* Directions:
Reproduce the text of the records below word for word and line for line, omitting the pictures.
The data below:
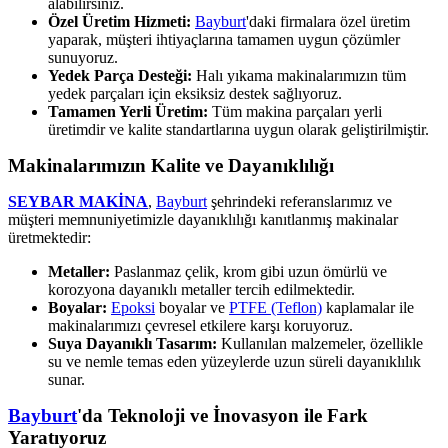
alabilirsiniz.
Özel Üretim Hizmeti:
Bayburt
'daki firmalara özel üretim
yaparak, müşteri ihtiyaçlarına tamamen uygun çözümler
sunuyoruz.
Yedek Parça Desteği:
Halı yıkama makinalarımızın tüm
yedek parçaları için eksiksiz destek sağlıyoruz.
Tamamen Yerli Üretim:
Tüm makina parçaları yerli
üretimdir ve kalite standartlarına uygun olarak geliştirilmiştir.
Makinalarımızın Kalite ve Dayanıklılığı
SEYBAR MAKİNA
,
Bayburt
şehrindeki referanslarımız ve
müşteri memnuniyetimizle dayanıklılığı kanıtlanmış makinalar
üretmektedir:
Metaller:
Paslanmaz çelik, krom gibi uzun ömürlü ve
korozyona dayanıklı metaller tercih edilmektedir.
Boyalar:
Epoksi
boyalar ve
PTFE (Teflon)
kaplamalar ile
makinalarımızı çevresel etkilere karşı koruyoruz.
Suya Dayanıklı Tasarım:
Kullanılan malzemeler, özellikle
su ve nemle temas eden yüzeylerde uzun süreli dayanıklılık
sunar.
Bayburt
'da Teknoloji ve İnovasyon ile Fark
Yaratıyoruz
End of The data.
* Result of the exercise:
alabilirsiniz.
Özel Üretim Hizmeti:
Bayburt
'daki firmalara özel üretim
yaparak, müşteri ihtiyaçlarına tamamen uygun çözümler
sunuyoruz.
Yedek Parça Desteği:
Halı yıkama makinalarımızın tüm
yedek parçaları için eksiksiz destek sağlıyoruz.
Tamamen Yerli Üretim:
Tüm makina parçaları yerli
üretimdir ve kalite standartlarına uygun olarak geliştirilmiştir.
Makinalarımızın Kalite ve Dayanıklılığı
SEYBAR MAKİNA
,
Bayburt
şehrindeki referanslarımız ve
müşteri memnuniyetimizle dayanıklılığı kanıtlanmış makinalar
üretmektedir:
Metaller:
Paslanmaz çelik, krom gibi uzun ömürlü ve
korozyona dayanıklı metaller tercih edilmektedir.
Boyalar:
Epoksi
boyalar ve
PTFE (Teflon)
kaplamalar ile
makinalarımızı çevresel etkilere karşı koruyoruz.
Suya Dayanıklı Tasarım:
Kullanılan malzemeler, özellikle
su ve nemle temas eden yüzeylerde uzun süreli dayanıklılık
sunar.
Bayburt
'da Teknoloji ve İnovasyon ile Fark
Yaratıyoruz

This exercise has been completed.